As Jergen listens to the lip smacking, he considers commenting to the effect that, until this moment, he hasn’t realized Dubose indulges in cannibalism.

But there’s no point in getting snarky. Dubose is incapable of embarrassment. Besides, he’ll only come back with some retort about Boston Brahmins or prep school or Harvard or the Hasty Pudding Club that he imagines to be witty.

Dubose says, “We know from the car she had to abandon in Texas, Hawk has a sophisticated source for forged plates. They show up as a legitimate registration in state files.”

Having finished his berries, Carter Jergen blots his lips with the satisfyingly substantial cloth napkin. Before picking up his cup of tea, he says, “Perhaps she gave the Washingtons a set of plates, complete with registration papers in another name, so if they ever had to go on the run, they could swap them out for the real plates.”

“Great minds think alike,” Dubose says, “and so do yours and mine.”

“But if we don’t have those plate numbers or the phony name in which she registered the Land Rover, we’re still nowhere.”

The big man picks up two slices of bacon, folds the double thickness into his mouth in one wad, and works his brute jaws as though he is enjoying a chaw of tobacco.

After he swallows, he says, “Maybe I have an idea.”





17


Near Coso Junction, Jane pulled off U.S. Highway 395 and into a rest area with public lavatories. Hers was the only vehicle in the lot.

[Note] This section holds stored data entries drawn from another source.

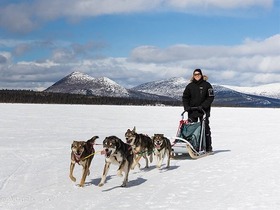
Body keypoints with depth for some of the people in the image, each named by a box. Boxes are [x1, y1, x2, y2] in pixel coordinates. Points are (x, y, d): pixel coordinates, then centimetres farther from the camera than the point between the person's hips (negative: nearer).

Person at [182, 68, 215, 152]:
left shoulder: (206, 85, -1)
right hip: (192, 111, 3)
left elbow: (210, 97, -4)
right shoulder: (190, 86, 8)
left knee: (205, 128, 1)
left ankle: (208, 147, 7)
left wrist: (203, 106, -14)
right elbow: (185, 97, 11)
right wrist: (186, 106, -5)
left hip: (203, 110, -3)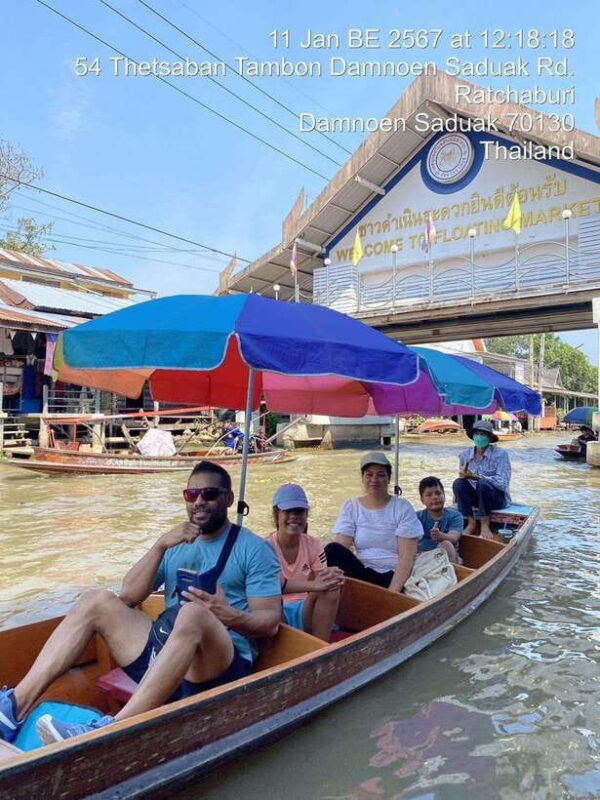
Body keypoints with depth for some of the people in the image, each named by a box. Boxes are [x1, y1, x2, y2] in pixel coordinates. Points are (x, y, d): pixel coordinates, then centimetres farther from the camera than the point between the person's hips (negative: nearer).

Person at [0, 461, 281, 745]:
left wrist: (228, 615, -28)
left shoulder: (254, 549, -1)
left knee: (193, 612, -36)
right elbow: (128, 597, 5)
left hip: (221, 666, -5)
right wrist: (160, 545, -9)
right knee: (97, 600, -6)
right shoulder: (176, 545, 15)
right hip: (162, 651, 6)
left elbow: (270, 622, -7)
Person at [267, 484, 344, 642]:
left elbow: (320, 582, -6)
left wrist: (328, 578, -30)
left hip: (304, 611, 4)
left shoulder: (313, 545, -1)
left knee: (330, 588, -25)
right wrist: (312, 585, -40)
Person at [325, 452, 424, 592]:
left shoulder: (403, 508, -1)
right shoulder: (351, 506, 5)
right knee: (332, 550, -24)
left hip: (395, 576, -3)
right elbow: (340, 548, -6)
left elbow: (407, 556, -9)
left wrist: (393, 592, -22)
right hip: (363, 573, 3)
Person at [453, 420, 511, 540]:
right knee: (458, 483, -23)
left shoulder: (500, 454, -15)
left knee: (483, 484, -34)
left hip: (497, 497, -4)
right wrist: (464, 475, -14)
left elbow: (502, 483, -24)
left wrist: (476, 476, -30)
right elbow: (463, 475, 10)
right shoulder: (465, 454, -1)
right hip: (476, 496, 4)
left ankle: (485, 525, -18)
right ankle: (471, 523, -16)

The naked blue sky at the start of their journey had taken on a more modest aspect as they’d come north. Now it was a monkish gray to every horizon, looming low, with some last spell of winter weather pending.

As if the flock she’d seen earlier had reckoned her route and come ahead to wait for her, nine ravens perched at regular intervals on a power line.

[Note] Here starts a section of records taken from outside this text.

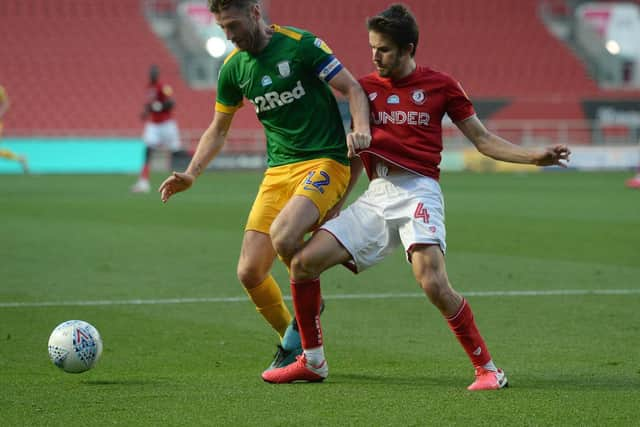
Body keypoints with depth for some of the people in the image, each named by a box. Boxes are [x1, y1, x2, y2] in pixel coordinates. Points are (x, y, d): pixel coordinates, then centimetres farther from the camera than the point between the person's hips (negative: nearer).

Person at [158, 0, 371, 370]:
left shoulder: (300, 45, -10)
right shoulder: (234, 68, 8)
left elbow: (353, 89, -8)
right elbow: (218, 130, 20)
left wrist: (361, 129, -27)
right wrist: (191, 174, 7)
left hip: (324, 162, -6)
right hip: (278, 171, 6)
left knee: (282, 234, -32)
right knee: (250, 272, -3)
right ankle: (292, 343, 20)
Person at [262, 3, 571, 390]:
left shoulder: (440, 85, 5)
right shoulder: (365, 87, 14)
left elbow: (483, 140, 8)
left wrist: (535, 156, -3)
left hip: (418, 191, -4)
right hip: (376, 196, 4)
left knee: (433, 282, -26)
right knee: (304, 262, -7)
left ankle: (487, 368, -12)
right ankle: (313, 362, 9)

She cut the zip-ties off Booth Hendrickson and let him use the men’s room. She went with him and waited while he washed his hands, and she walked him back to the Explorer. She zip-tied him again, wrist to wrist and through the belt, as before.

Sufficiently confident of her control, she left him alone in the SUV. As she walked to the women’s facilities, the nine ravens sat solemn and portentous on the wire, gazing down at her, working their long, gray beaks in a mute chorus.

When she returned, Hendrickson sat exactly as she had left him, as docile as a good dog but not as engaged. He spoke only if spoken to and seemed to be slowly drifting away into an internal landscape from which he might at some point fail to return. She was convinced that his condition had far less to do with a malfunctioning control mechanism than with a psychological withdrawal or disintegration.

They continued through the northwest corner of the Mojave, passing out of it at Owens Lake. By the time they reached Lone Pine, where she stopped for fuel and food, they were at an elevation of 3,700 feet and headed toward a different world, with the Sierra Nevada to the west and the Inyo National Forest on both sides.

At a diner, she bought takeout—four cheeseburgers and two Diet Cokes. Hendrickson didn’t want any food, but she cut his zip-ties again and ordered him to eat, and so he did.

The day had grown colder. She kept the engine running while they ate, for heat and music. Arthur Rubinstein playing Beethoven: Sonata No. 21 in C Major, op. 53.

This time, she didn’t secure his hands. He was drained of all potential for independent action and seemed to be a shell of a man.

They returned to the highway with Beethoven’s Sonata No. 18 in E-flat Major, op. 31, no. 3, and as they continued north, she found herself wanting only Rubinstein, arguably the greatest pianist who ever lived. It was said that the composer Franz Liszt might have been greater, although he lived before recordings could be made.